To test this, the researchers used a chemical called cytosine arabinoside to inhibit neurogenesis in females that had been exposed to urine for 7 days. These mice subsequently showed no preference for dominant over subordinate males.
Then, the researchers destroyed the olfactory system of females using an intranasal injection of zinc sulphate before exposing them to urine from a dominant male. This compound abolishes the response of females to male urine and decreases their sniffing behaviour; and, as expected, they no longer had a preference for dominant over subordinate males.

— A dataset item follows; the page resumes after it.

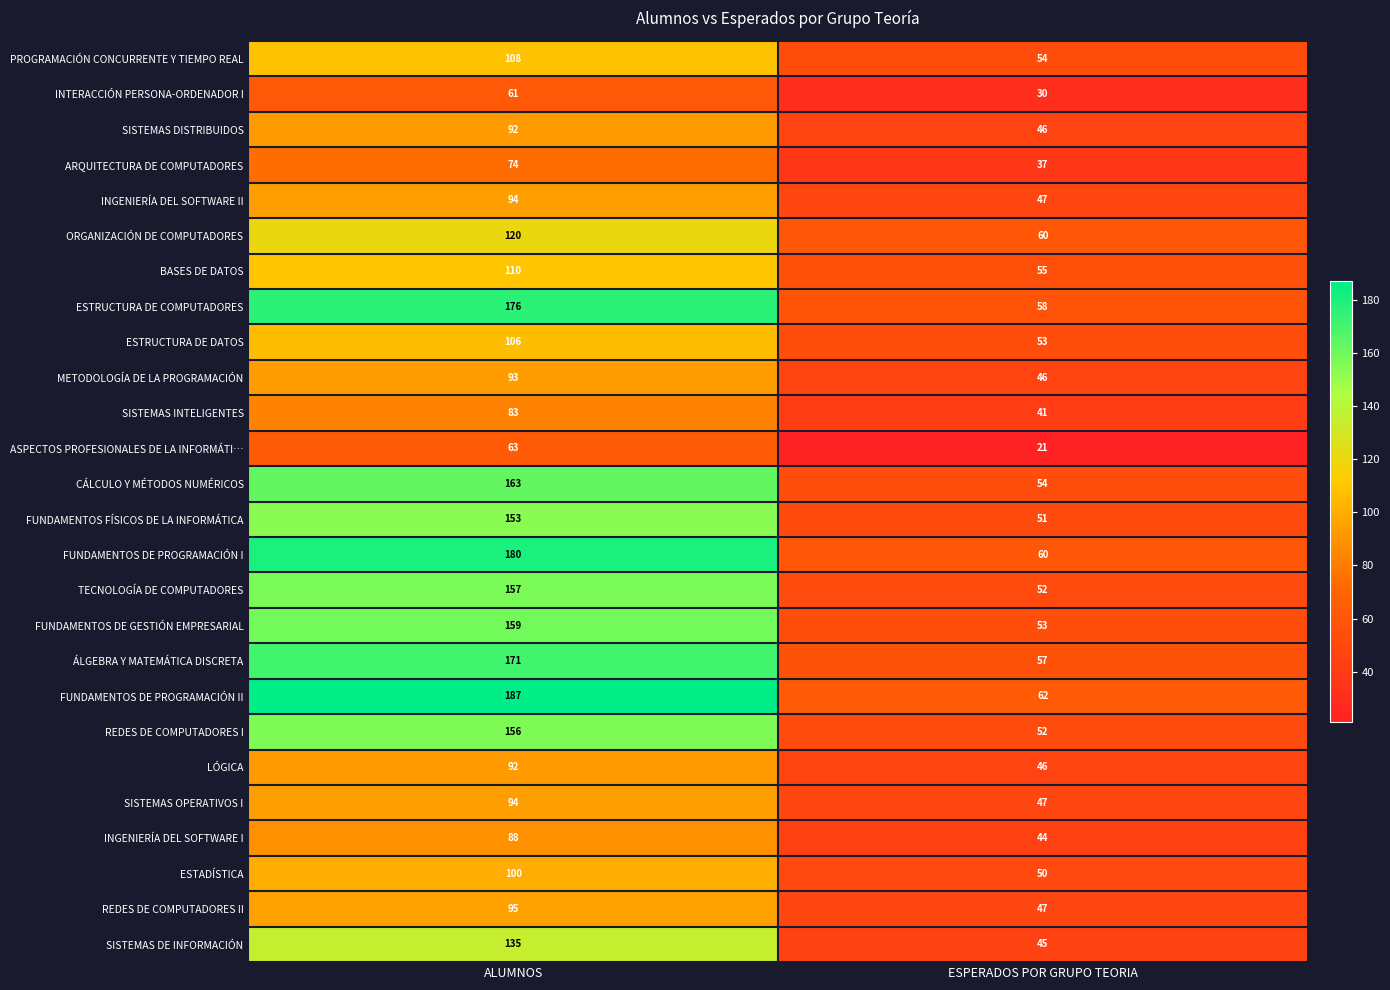

What is the difference between the PROGRAMACIÓN CONCURRENTE Y TIEMPO REAL values at ALUMNOS and ESPERADOS POR GRUPO TEORIA?

54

The researchers also found that pheromone-stimulated neurogenesis is mediated by hormones. Prolactin was found to stimulate the formation of new cells in the SVZ/ olfactory bulb, while luteinizing hormone stimulated neurogenesis in the dentate gyrus.
This was confirmed by the observation that exposure to urine from a dominant male did not stimulate neurogenesis in the olfactory bulb of females lacking the gene encoding the prolactin receptor, or in the dentate gyrus of females lacking the gene gene encoding the luteinizing hormone receptor.
So this study provides a model whereby male rodent pheromones stimulate the generation of new cells in the female brain; the cells generated in response to the pheromones are essential in encoding the odours of the dominant male.
According to this model, the male pheromones activate receptors in the olfactory epithelium of the female, which signal the hypothalamus to release prolactin and luteinizing hormone. These hormones then stimulate neurogenesis in the olfactory bulb and dentate gyrus, respectively, and the newly-formed cells determine the female’s preference for mating with a dominant male.
Male urine contains a mixture of pheromones, and it is not yet clear exactly which chemical – or chemicals – stimulated neurogenesis in these experiments. Nevertheless, the findings establish a possible role for newly-formed cells in the adult mammalian brain.
Researchers discovered putative human pheromone receptors last year, so naturally, these findings make one wonder about the role of pheromones in human mating behaviour. They will, of course, be of great interest to those working in the perfume industry, which is worth more than $10 billion per year.